Unlike the high adoption rates seen in certain parts of the world, use of video telematics technology in Europe remains low. According to a 2021 report, the North American video telematics market was more than twice the size of Europe’s.
Privacy laws are perceived to be a barrier in getting more European commercial fleets to use the technology. On top of this, there is a nervousness around data protection among many businesses, who must adhere to GDPR. This hesitancy and misunderstanding of data’s potential is having an impact on what and how much of it can be collected.
However, next-generation technology such as machine vision and artificial intelligence (MV+AI) is changing perceptions – not just with regards to privacy and data sharing, but also in how driver behaviour is detected and managed.
Striking the right balance between driver privacy and safety has been one of the biggest challenges in the past – mainly because the technology hasn’t been available to address both issues simultaneously.
Commercial fleets have only been able to rely on traditional telematics software that identifies G-force triggers such as excessive braking or swerving, which can only be acted upon once the incident has happened. A driver could have been travelling smoothly – while also using their mobile phone and steering with their knee – and the fleet manager would only have known half the story.
We can now do something about this, thanks to technologies including MV+AI. These provide the ability to identify risky driving behaviours such as using a mobile phone behind the wheel, inattentiveness or driving without a seatbelt, and emit an instantaneous alert that helps prevent a momentary slip-up from becoming anything more.
This technology is empowering drivers to proactively change their behaviour, helping to avoid potential incidents and eliminate distracted driving. It is also making fleets safer, more productive and more efficient.
Additionally, for those concerned about privacy or adhering to country-specific data protection laws, modern video telematics systems can be customised to cope with these demands.

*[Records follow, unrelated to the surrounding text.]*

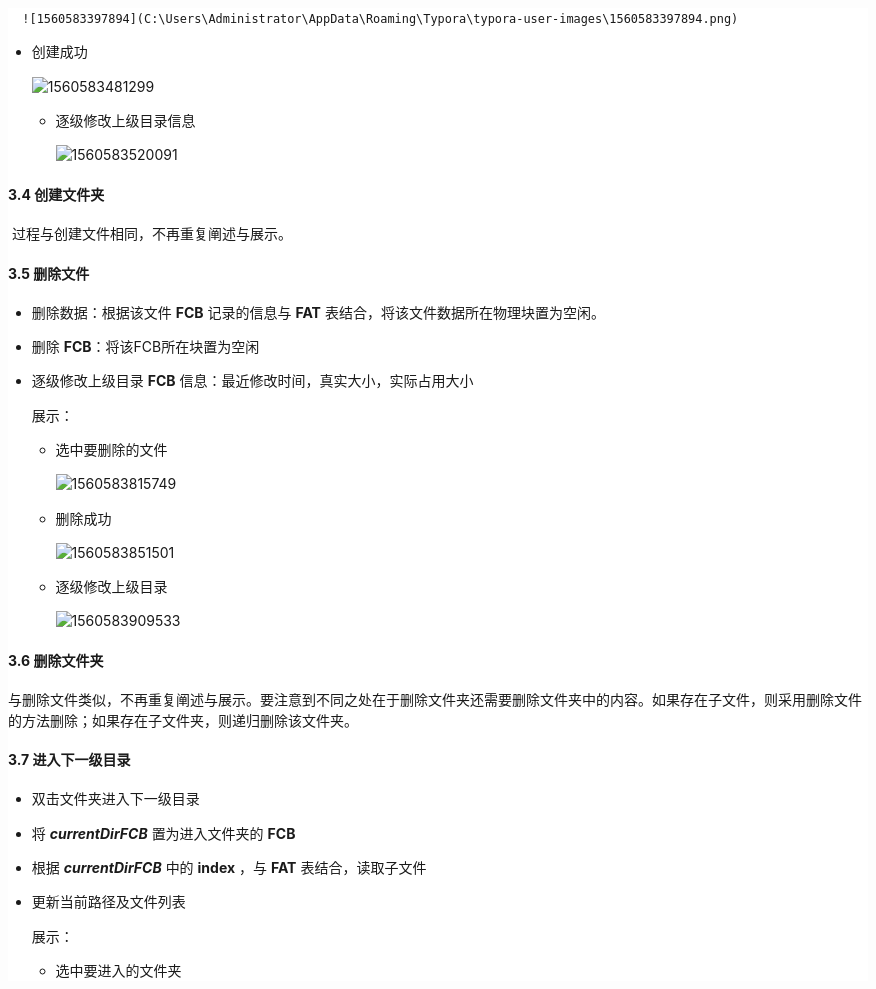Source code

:       ![1560583397894](C:\Users\Administrator\AppData\Roaming\Typora\typora-user-images\1560583397894.png)

  - 创建成功

    ![1560583481299](C:\Users\Administrator\AppData\Roaming\Typora\typora-user-images\1560583481299.png)

    - 逐级修改上级目录信息

      ![1560583520091](C:\Users\Administrator\AppData\Roaming\Typora\typora-user-images\1560583520091.png)



#### 3.4 创建文件夹

​	过程与创建文件相同，不再重复阐述与展示。



#### 3.5 删除文件

- 删除数据：根据该文件 **FCB** 记录的信息与 **FAT** 表结合，将该文件数据所在物理块置为空闲。

- 删除 **FCB**：将该FCB所在块置为空闲

- 逐级修改上级目录 **FCB** 信息：最近修改时间，真实大小，实际占用大小

  展示：

  - 选中要删除的文件

    ![1560583815749](C:\Users\Administrator\AppData\Roaming\Typora\typora-user-images\1560583815749.png)

  - 删除成功

    ![1560583851501](C:\Users\Administrator\AppData\Roaming\Typora\typora-user-images\1560583851501.png)

  - 逐级修改上级目录

    ![1560583909533](C:\Users\Administrator\AppData\Roaming\Typora\typora-user-images\1560583909533.png)



#### 3.6 删除文件夹

​	与删除文件类似，不再重复阐述与展示。要注意到不同之处在于删除文件夹还需要删除文件夹中的内容。如果存在子文件，则采用删除文件的方法删除；如果存在子文件夹，则递归删除该文件夹。



#### 3.7 进入下一级目录

- 双击文件夹进入下一级目录

- 将 ***currentDirFCB*** 置为进入文件夹的 **FCB**

- 根据 ***currentDirFCB***  中的 **index** ，与 **FAT** 表结合，读取子文件

- 更新当前路径及文件列表

  展示：

  - 选中要进入的文件夹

This might mean turning off video recording and just relying on a built-in lens as a sensor to pick up movement, or having cameras stick to a specific resolution or frame rate.
The volume of quality data being collected by the technology – which includes traffic and road conditions – holds even greater potential when a preventative approach to risk is taken.
For instance, if there has been an incident on a particular stretch of road, cloud connectivity could enable the fleet manager to log in to a video telematics system, understand the severity of the incident through a live video recording and share the information gathered with other drivers in their fleet, forewarning them to seek an alternative route.
This shift towards proactive and preventative risk management is also useful for the insurance industry, who can gain better visibility into incidents and understand why they occurred. They can focus on adopting a ‘First Notification of Risk’ (FNOR) mindset in their reporting, rather than a ‘First Notification of Loss’ (FNOL) approach, which has centred around post-incident loss.
However, for the ‘greater good’ of global road safety, fleets, technology providers, insurers and governments alike need to be more open to collaborating and sharing the data they are gathering.
Views are changing
A growing awareness of the potential of this technology means attitudes towards video are now changing across Europe. We’re seeing more video telematics solutions being installed, with Spain and the UK two countries ahead of the curve – but adoption is expected to grow by 125% by 2025.
As more governments – and businesses – recognise that human life is affected by driver behaviour, the more significance will be placed on this technology. Its configurability is making it easier for fleets to adopt and it can offer huge benefits for fleets, helping to empower drivers and save lives.